Pour la circonstance, Dr Fodé Simaga a fait comprendre à tel point la situation de l’élimination de la transmission mère-enfant du VIH reste préoccupante en Afrique du l’Ouest et du Centre. Cette occasion a été une opportunité pour lui de faire ressortir des chiffres qui font froid dans le dos.
Aux dires de Dr Simaga, dans ces régions, 50% des femmes enceintes ne sont pas sous traitement antirétroviral. Il ressort de ses explications que si la couverture antirétroviral (ARV) des enfants est de 52% dans le monde, elle est de 37% en Afrique globalement et seulement de 27% en Afrique de l’Ouest et du Centre.
Le Directeur de la Science, des Services et des Systèmes pour tous au siège de l’ONUSIDA à Genève estime que pour traiter les femmes enceintes, il faut d’abord les trouver, les identifier et les sensibiliser. A ses dires, il faudrait que la société civile soit la plus supportée, appuyée pour pouvoir aller, faire en quelque sorte les portes à portes pour proposer aux femmes enceintes le test sachant qu’en plus il y a l’autotest.
Face à cette situation interpellatrice, Dr Simaga a tiré la sonnette d’alarme en vue de faire avancer la lutte dans la région. Pour lui, en plus de la société civile, les chefs religieux et coutumiers doivent entrer dans la danse afin de toucher un grand nombre de femmes. Il pense que les systèmes de données ne sont pas très performants en Afrique de l’Ouest et du Centre.

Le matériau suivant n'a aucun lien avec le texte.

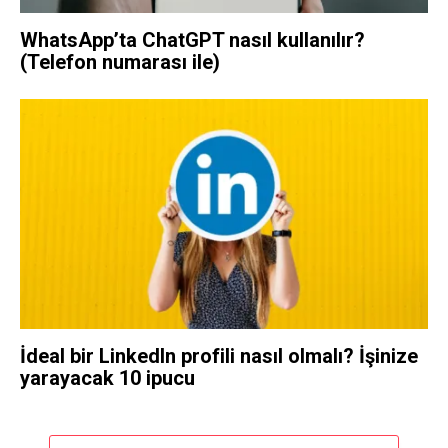
WhatsApp’ta ChatGPT nasıl kullanılır?
(Telefon numarası ile)
İdeal bir LinkedIn profili nasıl olmalı? İşinize
yarayacak 10 ipucu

C’est pourquoi, Dr Fodé a insisté sur l’amélioration de ces systèmes. Selon lui, si le traitement qui marche est là, il n’est pas cher et très souvent financé par des partenaires extérieurs. Pour lui, il faut que les femmes soient identifiées et repérées. «L’élimination de la transmission du VIH de la mère à l’enfant est possible », a-t-il dit.
Le Directeur de la Science, des Services et des Systèmes pour tous au siège de l’ONUSIDA à Genève a fait comprendre qu’il y a le traitement extrêmement efficace qui n’est pas cher. Il estime aussi qu’il faut une volonté politique et des campagnes de sensibilisation.
Le Directeur Pays de l’ONUSIDA au Benin et au Togo, M. Éric Verschueren a fait savoir que la prévention des nouvelles infections chez les enfants et les femmes enceintes fait partie du troisième pilier de l’Alliance Globale pour l’Élimination du VIH/SIDA chez les enfants. A ses dires, cette approche implique aussi les hommes.